That was terribly sweet! Husbands who understand what's important to you are worth their weight in gold.

I love my Entourage. We have three kids and a FIL who lives with us and doesn't drive anymore. It is the awesomest thing ever.

Mostly I'm just relieved that I'm not the only person who walks up to strangers in stores and asks their advice about: carriers, recipes, play gyms, car seat covers, and potty chairs. Those are the only ones that come to mind at the moment, but I am guilty of asking anyone who looks like they know what they're doing to help me out. So you don't look matronly; you look less confused than the rest of us!
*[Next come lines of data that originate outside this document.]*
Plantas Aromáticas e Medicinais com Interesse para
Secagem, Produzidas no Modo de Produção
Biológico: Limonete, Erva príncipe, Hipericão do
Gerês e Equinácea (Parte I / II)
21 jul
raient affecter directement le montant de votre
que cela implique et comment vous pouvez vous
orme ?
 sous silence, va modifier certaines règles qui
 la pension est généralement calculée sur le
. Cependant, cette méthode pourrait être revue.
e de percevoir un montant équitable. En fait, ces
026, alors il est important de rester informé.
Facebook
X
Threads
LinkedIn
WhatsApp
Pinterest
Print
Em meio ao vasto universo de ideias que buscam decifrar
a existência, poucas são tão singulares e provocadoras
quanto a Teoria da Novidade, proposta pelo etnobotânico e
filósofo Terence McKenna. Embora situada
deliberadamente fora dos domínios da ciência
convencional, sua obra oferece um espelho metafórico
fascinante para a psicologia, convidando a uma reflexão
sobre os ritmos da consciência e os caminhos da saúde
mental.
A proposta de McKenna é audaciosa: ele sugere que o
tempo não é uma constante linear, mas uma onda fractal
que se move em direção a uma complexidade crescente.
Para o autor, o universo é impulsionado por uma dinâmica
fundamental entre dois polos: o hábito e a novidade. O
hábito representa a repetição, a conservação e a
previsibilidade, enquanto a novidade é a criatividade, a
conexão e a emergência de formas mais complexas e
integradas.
Is your anniversary the **EIGHTH**?! Because the 8th was the Saturday (day of weddings) 11 years ago... I know this because this was the exact date *I* got married. 8/8/98. Woohoo! I'm not holding my breath for a new Macbook, though. :) I mean, my husband's great and all, but it'll probably be more like dinner with only HALF our kids. (We have four kids, but we're still not minivan people. Although I've gotten to the point where I'm DESPERATE for one. Never thought I'd be that person 11 years ago.)

samantha jo campen

Okay so the end made me teary.

Courtney D

1. We should totally be friends (for more reasons than the fact that I got your Simpsons reference).
B. If we were friends I would totally go IKEA shopping with you weekly...
B.2: We'd have to drive separately because, Alas, I too am without awesome, magical third-row minivan.
3. You could advise me against yet another GREVBÄCK bookcase and we could compare mussel recipes...
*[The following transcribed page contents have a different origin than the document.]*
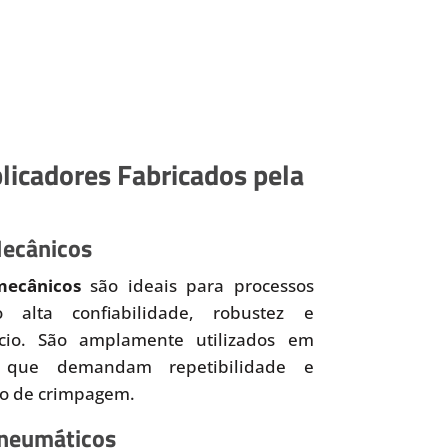
licadores Fabricados pela
Mecânicos
mecânicos
são ideais para processos
o alta confiabilidade, robustez e
ício. São amplamente utilizados em
 que demandam repetibilidade e
so de crimpagem.
Pneumáticos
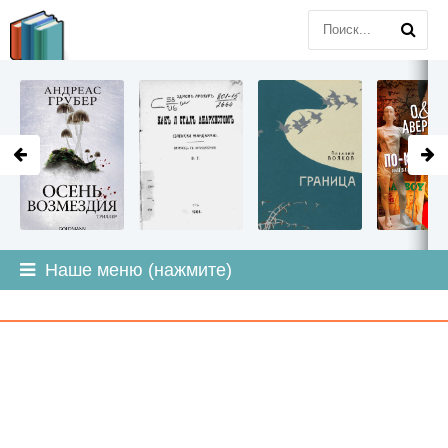
LITMIR
.ORG
Наше меню (нажмите)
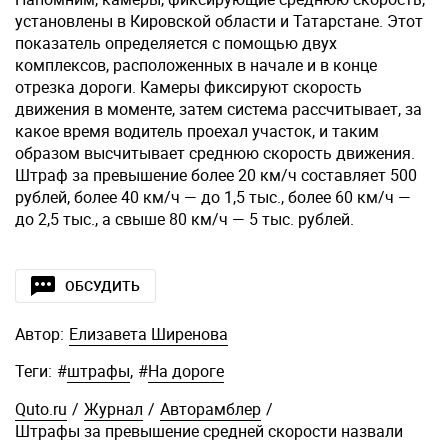
установлены в Кировской области и Татарстане. Этот
показатель определяется с помощью двух
комплексов, расположенных в начале и в конце
отрезка дороги. Камеры фиксируют скорость
движения в моменте, затем система рассчитывает, за
какое время водитель проехал участок, и таким
образом высчитывает среднюю скорость движения.
Штраф за превышение более 20 км/ч составляет 500
рублей, более 40 км/ч — до 1,5 тыс., более 60 км/ч —
до 2,5 тыс., а свыше 80 км/ч — 5 тыс. рублей.
ОБСУДИТЬ
Автор:
Елизавета Ширенова
Теги:
#
штрафы
,
#
На дороге
Quto.ru
/
Журнал
/
Авторамблер
/
Штрафы за превышение средней скорости назвали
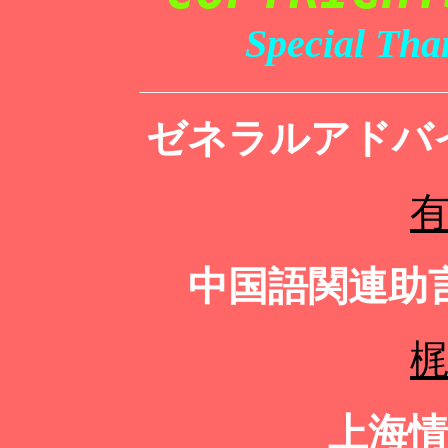
Special Tha
ゼネラルアドバ
中国語関連助
上海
*not at all creepy... right? RIGHT?


Posts like this make me want to show up on your doorstep -- bearing fried skin, ice cream, a regenerative pig, or at least a shiny object for Ezra and some obscure brand of deodorant for you -- and beg you to be my friend. Lucky for you, I live in Massachusetts and do not own a minivan in which to drive down the coast so that I can stalk you.

Sandra Davenport

LOL, my husband just gave me a MacBook for our 12th wedding anniversary. We're almost twinkies!


This is why I puffy heart you! Happy almost anniversary! Unless it's already your anniversary because I'm still catching up from blog posts from BlogHer, so I'm pretty behind. Either way... minivans are awesome. The doors open when you push a button!!